The final speaker in this "Compromised Data" session is Anatoliy Gruzd, whose interest is in the automated discovery and visualisation of communication networks from social media data. (He's also just launched a new journal in this field, Big Data and Society.) How can such networks be discovered and visualised, and how can we evaluate the sense of community which may exist in them?
Social network analysis enables us to investigate the connections between users in social networks. It reduces large quantities of messages to a smaller number of nodes exchanging communication; it can track longitudinal developments over time; it can show the social dynamics of interaction around specific topics and events; and it can differentiate between different types of network formation in social interaction.
Traditionally, social networks have been identified using surveys or interviews, with such self-reported data (that are often unreliable) then translated through a time-consuming process into network visualisations. Online social networks, by contrast, can be discovered from the digital traces they generate; this is more complicated for many-to-many networks like social media than for predominantly one-to-one networks like email.
But network connections are shown not only by the technical addressing of one user by another in a reply, but also in the free-form textual data that may show references to other users. This moves us from a chain network (based on formal reply chains) to a name network (based on references to others in the messages), and from technologically obvious to textually inferred connections.

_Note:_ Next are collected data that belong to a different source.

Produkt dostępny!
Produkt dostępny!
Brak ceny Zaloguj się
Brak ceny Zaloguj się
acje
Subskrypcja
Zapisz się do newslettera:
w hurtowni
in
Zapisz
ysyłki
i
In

Names are more complex in this because if their divergent uses: names are used to directly address another person, but also to refer to them without intending to directly address them as a participant in a conversation. Name networks often have more connections than chain networks, pointing to a greater volume of social interactions as a result. Self-reported (survey-based) networks turn out to be more similar to name networks than chain networks, interestingly.
Anatoliy has explored this for example for the commenter community of a real estate blog, to determine the shape and development of the community and indeed to explore whether a real community has emerged here at all. This showed that participants became more connected, and gradually increased their involvement in the community.